Bopping with Niall JP O'Leary

Niall O'Leary insists on sharing his hare-brained notions and hysterical emotions. Personal obsessions with cinema, literature, food and alcohol feature regularly.

Thursday, March 29, 2007

Foreigners corresponding in a Club

With mosquito heaven, aka Siem Reip, ahead of us, I thought a long sleeve shirt might be in order, so I got one when we got back to the hotel. All the best brands were available forged there, so I picked up a fancy pants shirt, if such a thing exists. Now mosquitoes, do your worse! Ha, ha, what little I knew.

We stopped into the Foreign Correspondents Club on the way to dinner. This is something of a historical landmark given that foreign journalists congregated here before having to flee Pol Pot making it a kind of outpost of resistance in that terrible time. Historical or not we had some rather horrible cocktails (my first one had a soapy aftertaste)- and they took such a long time to arrive too! - mixed in with some rather good ones (we took Happy Hour as an opportunity to experiment...with many). We stood on the top floor overlooking the river. The view was as Asian/colonial as you could get. Locals gathered by the riverside, while tourists drank in the French-style bars and restaurants. The sun, first a glowing red, sank and left the lanterns along the street to themselves and the geckos. As they winked on, the handy little lizards became silhouetted in the glare. Then the bats flew out. It was a wonderful time of day.

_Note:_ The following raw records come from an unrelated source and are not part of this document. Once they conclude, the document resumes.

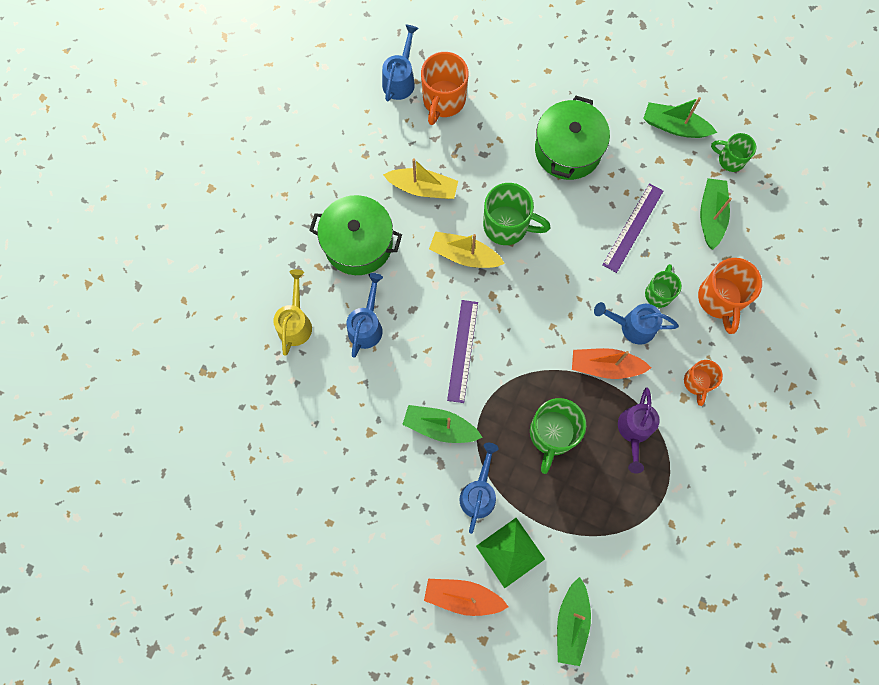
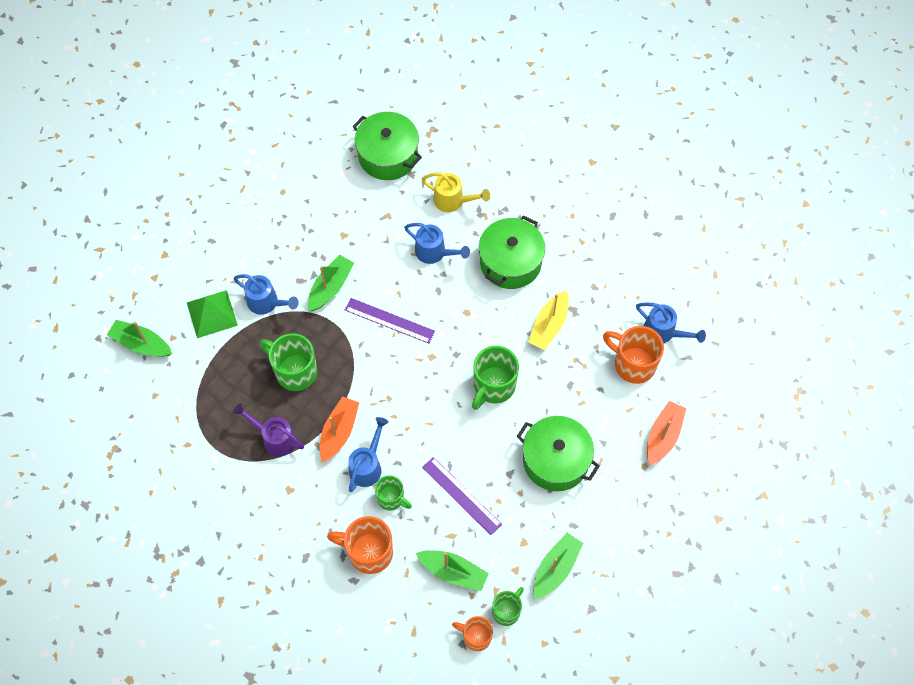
camera: 105 degrees right, 10 degrees down
(251, 412) = (388, 155): none -> green pot
(463, 596) = (191, 271): orange boat -> orange boat (663, 436)
(464, 255) = (475, 343): yellow boat -> none
(697, 382) = (298, 505): orange mug -> orange mug (476, 637)

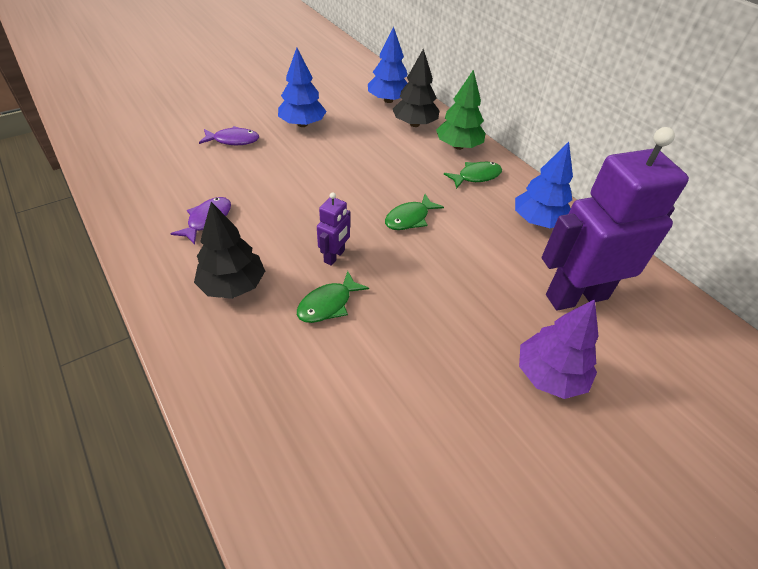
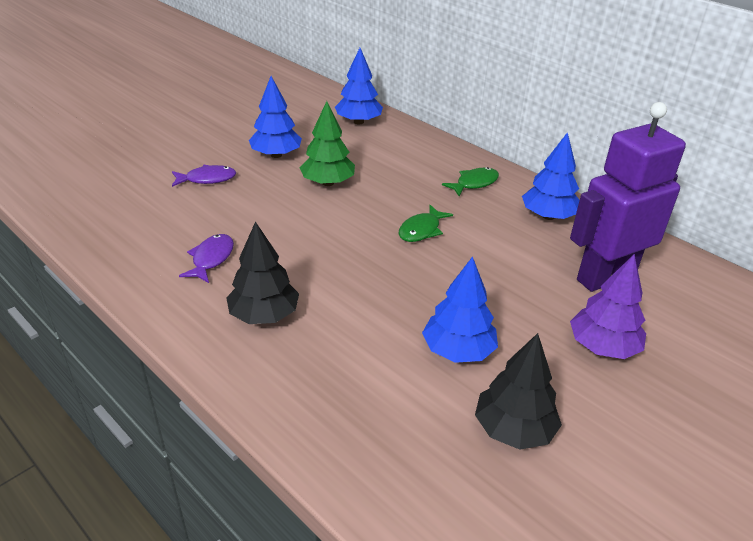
camera: 10 degrees left, 10 degrees down
(328, 304) = (369, 318): green fish -> none
(334, 256) = (358, 274): purple robot -> none
(402, 354) = (458, 351): none -> blue tree
(414, 124) = (394, 142): black tree -> black tree (514, 429)
(458, 146) = (446, 157): green tree -> green tree (327, 183)

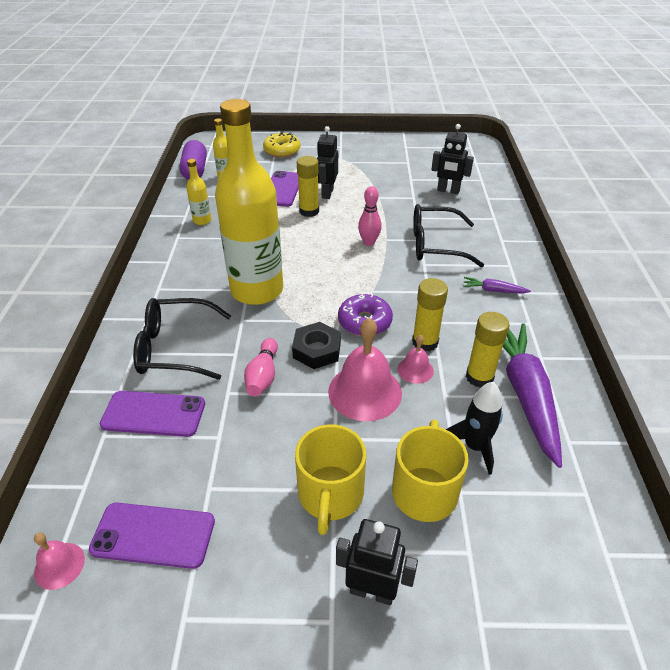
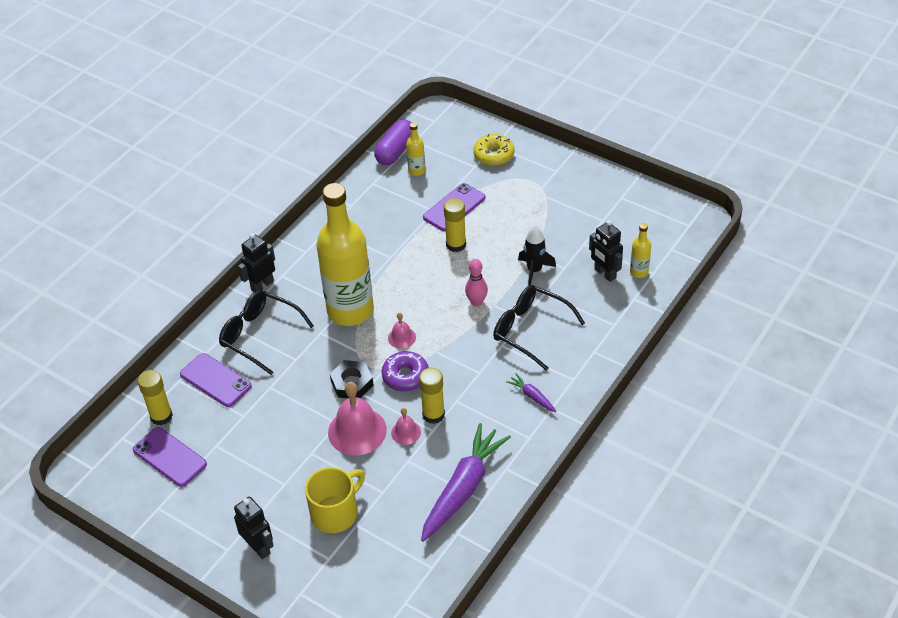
camera: 35 degrees right, 5 degrees up
(59, 565) = (115, 448): pink bell -> pink bell (401, 337)
(202, 220) = (360, 217): yellow bottle -> yellow bottle (639, 272)
(263, 376) = (301, 386): pink bowling pin -> none
(327, 193) = (490, 229): black robot -> black robot (262, 285)
(330, 495) = (279, 486): yellow mug -> none
(474, 446) = (392, 504): black rocket -> black rocket (534, 270)
(479, 377) = (445, 460): yellow glue stick -> yellow glue stick (161, 416)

Dinner was in another charity style restaurant, this time an NGO (Non Government Operation) more closely related to orphans. After a mighty fine meal, the kids were trotted out. I have to confess to feeling a mite queasy at these kind of things, but it does give the kids a chance to practise their English, and donations naturally go up afterwards. The street urchins, for the most part sellers of photocopied books, did not wish to be excluded from the fun and before we knew it we were surrounded by doe-eyed monsters. Sarah expressed an interest in the Lonely Planet for Thailand and alienated one little mite by buying it from another while she went off to track it down. Naturally I got into arm and thumb-wrestling, being beaten repeatedly by hordes of the creatures. Phil sat in a corner teaching some other kid chords on the guitar.

It was tiring, but a wonderful antidote to the darkness earlier in the day.